Quaggamuschel: Neue Regelungen für den Kanusport ab 2026

SET-Regel verbindlich für Kajak, Kanu und SUP auf Ruhr Stauseen

Die Quaggamuschel ist eine invasive Art, die sich in mehreren Talsperren des Ruhrverbands stark ausgebreitet hat. Sie verändert das ökologische Gleichgewicht, entzieht heimischen Arten die Nahrungsgrundlage und verursacht erhebliche Probleme für die Wasserversorgung.

Mit der neuen Freizeitordnung des Ruhrverbands, gültig ab dem 01.01.2026, wurden verbindliche Maßnahmen eingeführt, um die weitere Verbreitung zu verhindern. Für den Kanusport (Kajak, Kanadier und SUP) gilt dabei ausschließlich die sogenannte: SET-Regel

Wo ist die SET-Regel verbindlich?

Die SET-Regel ist gemäß Kapitel 10.3 der Freizeitordnung verbindlich für die Nutzung der folgenden Talsperren des Ruhrverbands:

  • Biggetalsperre
  • Listertalsperre
  • Hennetalsperre (Achtung Sonderregelung, s.u.)
  • Möhnetalsperre
  • Sorpetalsperre

Sie gilt für sämtliches Freizeitequipment und ist insbesondere vor jedem Gewässerwechsel verpflichtend einzuhalten.

Das bedeutet: Wer mit seinem Kajak, Kanu oder SUP zwischen Gewässern wechselt – unabhängig davon, ob es sich um Ruhrverbands-Talsperren oder andere Gewässer handelt – muss zuvor die SET-Regel vollständig umsetzen.

Für wen gilt die SET-Regel?

Die Regel betrifft ausdrücklich:

  • Kajaks
  • Kanadier
  • Stand-Up-Paddle-Boards
  • Schlauchboote
  • Bellyboote
  • Paddel
  • Schwimmwesten
  • Neoprenanzüge
  • Schuhe
  • Packsäcke und weiteres Zubehör

Kurz gesagt: das gesamte Wassersport-Equipment im Kanusport.

SET steht für:

S – Sauber machen

  • Boot und gesamte Ausrüstung gründlich reinigen.
  • Schlamm, Pflanzenreste und sichtbare Muscheln vollständig entfernen.

E – Entleeren

  • Sämtliche Hohlräume vollständig vom Wasser befreien.
  • Restwasser aus Boot, Packsäcken, Schuhen oder Schwimmwesten ablaufen lassen.

T – Trocknen

  • Boot und Ausrüstung vollständig trocknen lassen, bevor ein anderes Gewässer genutzt wird.
  • Nur vollständig trockenes Equipment darf erneut eingesetzt werden.

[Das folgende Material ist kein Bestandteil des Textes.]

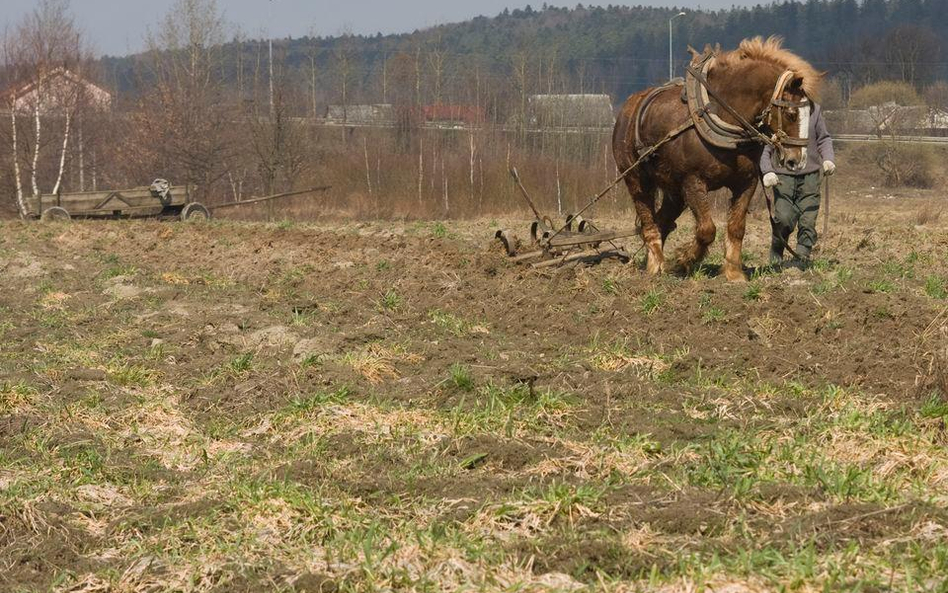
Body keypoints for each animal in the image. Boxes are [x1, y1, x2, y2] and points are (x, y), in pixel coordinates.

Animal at [616, 35, 824, 280]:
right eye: (791, 114)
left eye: (810, 112)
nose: (797, 160)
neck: (722, 115)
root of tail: (628, 107)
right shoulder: (692, 181)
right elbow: (707, 230)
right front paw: (684, 260)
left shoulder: (747, 182)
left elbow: (736, 227)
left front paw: (734, 273)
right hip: (636, 179)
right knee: (648, 221)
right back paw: (657, 265)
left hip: (673, 190)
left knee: (662, 221)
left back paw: (654, 263)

Besondere Regelung an der Hennetalsperre

An der Hennetalsperre gelten zusätzlich verschärfte Bestimmungen:

  • Die Nutzung eigener Kajaks, Kanus oder SUPs ist dort untersagt.
  • Erlaubt sind ausschließlich stationär vor Ort verbleibende oder gemietete Geräte.
  • Ein Gewässerwechsel während der Saison ist nicht zulässig.

Hier gelten also zusätzliche Einschränkungen über die SET-Regel hinaus.

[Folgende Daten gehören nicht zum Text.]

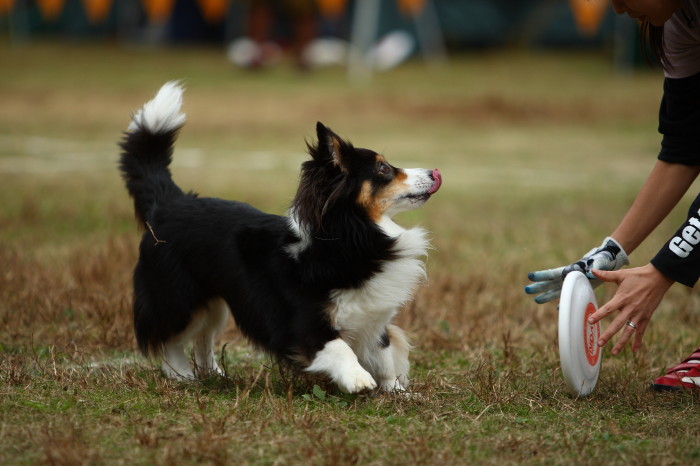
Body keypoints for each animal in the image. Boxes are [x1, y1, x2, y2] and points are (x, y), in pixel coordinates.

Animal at [118, 82, 440, 392]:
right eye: (383, 169)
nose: (434, 172)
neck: (351, 238)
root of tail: (169, 201)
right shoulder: (304, 324)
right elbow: (339, 348)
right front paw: (358, 379)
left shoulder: (374, 321)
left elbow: (385, 357)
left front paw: (397, 391)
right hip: (178, 297)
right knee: (171, 339)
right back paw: (182, 377)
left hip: (214, 303)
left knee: (203, 338)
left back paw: (214, 375)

Die SET Regelungen gelten in ähnlicher Form auf vielen Gewässern im In- und Ausland. Sie sollten für Touren auf wechselnden Gewässern für problembewusste Wassersportler*innen aber auch zur freiwilligen Regel werden. Denn auch der Wassersport-Tourismus trägt potentiell leider stark zur schnellen Ausbreitung invasiver Arten wie z.B. Krebspest, Salamanderpilz, Wasser-Hyazinthen, etc. bei. 

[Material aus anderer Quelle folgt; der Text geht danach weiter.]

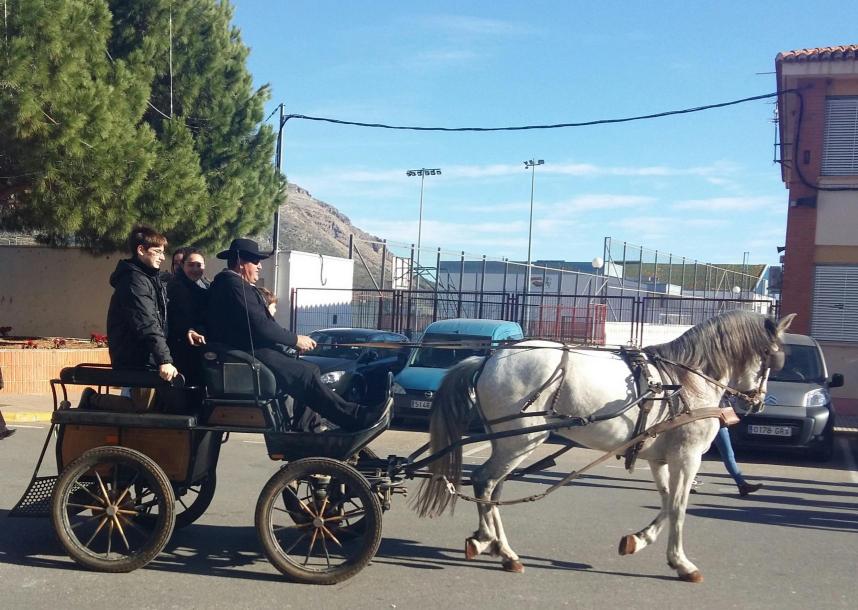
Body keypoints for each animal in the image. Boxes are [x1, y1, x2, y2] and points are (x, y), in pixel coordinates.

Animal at [413, 310, 794, 583]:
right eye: (773, 358)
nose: (758, 402)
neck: (685, 381)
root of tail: (488, 360)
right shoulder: (687, 457)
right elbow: (679, 507)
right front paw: (682, 563)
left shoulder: (659, 458)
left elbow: (666, 503)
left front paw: (639, 540)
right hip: (521, 439)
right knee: (485, 482)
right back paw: (502, 550)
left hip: (509, 442)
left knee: (492, 488)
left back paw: (488, 541)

Konsequenzen bei Verstößen

Die Reinigung nach der SET-Regel ist verbindlich vorgeschrieben. Bei Verstößen gegen die Regelungen zur Verhinderung invasiver Arten sieht die Freizeitordnung ein Bearbeitungsentgelt von mindestens 350 Euro vor. Wiederholte oder schwerwiegende Verstöße können zu einem saisonalen oder dauerhaften Ausschluss von den Talsperren führen.

Weitere Informationen auf der Seite des RUHRVERBANDS: Die Quaggamuschel: Eine ernste Bedrohung für unsere Talsperren

Verantwortung im Kanusport

Die SET-Regel ist ein zentraler Baustein zum Schutz der Ruhr-Talsperren.
Mit einer konsequenten Umsetzung sichern wir:

  • die biologische Vielfalt
  • die Trinkwasserversorgung
  • die langfristige Nutzung der Gewässer für den Paddelsport

Sauber paddeln heißt Gewässer schützen.